In the nineteenth century, the emergence and expansion of the middle class had diminished the necessity for women to contribute to household income, allowing increasing numbers of wives to stay within the home. This created two distinct realms within society, referred to as the “private” and “public” spheres. The former alludes to the sentimental, emotional, and domestic attributes of women within the home, and the latter refers to the rational nature of men, who occupied the political and economic world. Although the decidedly patriarchal doctrine of “separate spheres” had begun to loosen by the end of the 1800s, Chopin’s writing ambitions were bold and unusual for a woman at that time. Much of her writing deals with questions about women’s place in society and the unfair moral codes used to control and restrict their behavior.

Other Books Related to A Pair of Silk Stockings

Chopin’s objective and realist writing style was heavily influenced by the French short story writer Guy de Maupassant, whom she greatly admired. Like Maupassant, Chopin placed importance on character, rather than on plot, and often constructed an amoral narrative voice to reveal the inner psychological workings of her complex characters.

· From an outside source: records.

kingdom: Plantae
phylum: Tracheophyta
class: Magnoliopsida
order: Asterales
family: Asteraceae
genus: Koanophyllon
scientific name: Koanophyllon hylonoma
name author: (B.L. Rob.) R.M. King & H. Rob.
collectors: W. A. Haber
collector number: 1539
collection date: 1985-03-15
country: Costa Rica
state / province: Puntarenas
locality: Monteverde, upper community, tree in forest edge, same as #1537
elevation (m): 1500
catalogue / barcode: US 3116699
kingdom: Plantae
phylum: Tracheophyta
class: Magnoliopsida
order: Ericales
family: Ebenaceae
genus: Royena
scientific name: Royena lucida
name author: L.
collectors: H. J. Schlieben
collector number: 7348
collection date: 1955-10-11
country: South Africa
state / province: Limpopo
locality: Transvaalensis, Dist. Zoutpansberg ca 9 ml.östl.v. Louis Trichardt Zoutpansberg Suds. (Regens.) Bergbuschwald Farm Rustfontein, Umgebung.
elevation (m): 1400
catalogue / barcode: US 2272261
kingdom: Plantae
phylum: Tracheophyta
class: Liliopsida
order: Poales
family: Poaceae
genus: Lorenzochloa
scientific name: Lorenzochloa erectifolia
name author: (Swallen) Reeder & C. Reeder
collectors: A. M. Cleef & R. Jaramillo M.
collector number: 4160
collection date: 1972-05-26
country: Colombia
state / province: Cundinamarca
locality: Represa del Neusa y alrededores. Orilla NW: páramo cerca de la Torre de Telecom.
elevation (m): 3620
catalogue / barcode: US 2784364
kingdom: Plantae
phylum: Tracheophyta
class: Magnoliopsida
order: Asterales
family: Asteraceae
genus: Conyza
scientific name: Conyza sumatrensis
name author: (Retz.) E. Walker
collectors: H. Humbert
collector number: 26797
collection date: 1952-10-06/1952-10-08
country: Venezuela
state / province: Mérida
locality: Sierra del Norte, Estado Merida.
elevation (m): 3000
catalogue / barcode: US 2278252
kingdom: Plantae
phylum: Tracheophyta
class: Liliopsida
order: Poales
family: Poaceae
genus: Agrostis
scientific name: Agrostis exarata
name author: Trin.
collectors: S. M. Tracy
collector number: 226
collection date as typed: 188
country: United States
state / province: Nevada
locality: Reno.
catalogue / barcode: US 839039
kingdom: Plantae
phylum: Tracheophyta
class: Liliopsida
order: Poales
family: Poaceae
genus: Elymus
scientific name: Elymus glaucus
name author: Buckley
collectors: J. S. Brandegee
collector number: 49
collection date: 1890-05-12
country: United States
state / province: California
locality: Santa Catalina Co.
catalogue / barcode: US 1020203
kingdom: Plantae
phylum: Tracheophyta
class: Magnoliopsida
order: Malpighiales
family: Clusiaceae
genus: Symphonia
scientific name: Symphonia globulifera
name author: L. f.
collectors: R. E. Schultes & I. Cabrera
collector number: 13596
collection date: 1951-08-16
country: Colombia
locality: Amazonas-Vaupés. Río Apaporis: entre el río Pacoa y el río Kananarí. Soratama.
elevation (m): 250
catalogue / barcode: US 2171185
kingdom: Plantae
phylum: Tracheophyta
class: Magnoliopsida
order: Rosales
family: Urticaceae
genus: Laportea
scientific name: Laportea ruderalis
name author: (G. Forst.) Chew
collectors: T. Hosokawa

Published in the late nineteenth-century, an era where women were constrained by marital and household obligations, Chopin’s stories boldly champion female characters in their search for independence and fulfillment. Chopin’s “The Story of an Hour (1894) is often referred to as one of the first examples of American feminist literature because of its portrayal of a wife who experiences happiness and freedom for the first time when she learns of her husband’s death in a train accident. The story was influenced by Chopin’s mother’s life: Eliza O’Flaherty also gained control over her life for the first time when her husband died in a train accident. In order to remain publishable, however, in Chopin’s fictional version of events, the protagonist is killed as punishment for her for her disloyalty to her husband. Chopin often concealed her bold assertions about women by situating her decidedly feminine characters—dutiful wives or seemingly naive young women—in familiar domestic settings. In her second novel, The Awakening (1899), Chopin tackled similar themes to those in “A Pair of Silk Stockings,” but the public largely rejected the book because its portrayal of female sexuality was deemed offensive. There are parallels between Chopin’s writing and that of Charlotte Perkins Gilman, who published the semi-autobiographical short story, “The Yellow Wallpaper” in 1892.  In this early feminist story, Gilman challenges the belief that husbands should make decisions about their wives’ bodies, health and medical treatments.
Key Facts about A Pair of Silk Stockings
  • Full Title: “A Pair of Silk Stockings”
  • When Written: 1896
  • Where Written: St. Louis, Missouri
  • When Published: 1897 in Vogue Magazine
  • Literary Period: Realism
  • Genre: Short story, realism, modern feminist literature
  • Setting: An unnamed town or city (one big enough to contain a large department store and a theater), probably somewhere in Louisiana, where Chopin set many of her stories.
  • Climax: After a chance encounter with a luxurious pair of silk stockings, Mrs. Sommers begins to make rash purchases for herself, spending almost her entire fifteen dollars on clothes, magazines, and an indulgent lunch.
  • Antagonist: The sexist societal expectations of working-class women
  • Point of View: Third person

Extra Credit for A Pair of Silk Stockings

Mentors and Matriarchs. From the age of five, after her father’s death, Chopin was raised solely by women. The women in her family and her devoted “mammy” (the slave nurse whom her father had bought when he was alive, despite growing condemnation of slavery) both shaped her personality and character, while the nuns at her school and her tutor, Madame Charleville, spearheaded her education.

Writing as Therapy. Chopin struggled with depression after her husband and mother died. It was her obstetrician, Dr. Frederick Kolbenheyer, who encouraged her to start writing, suggesting that it might be therapeutic for her.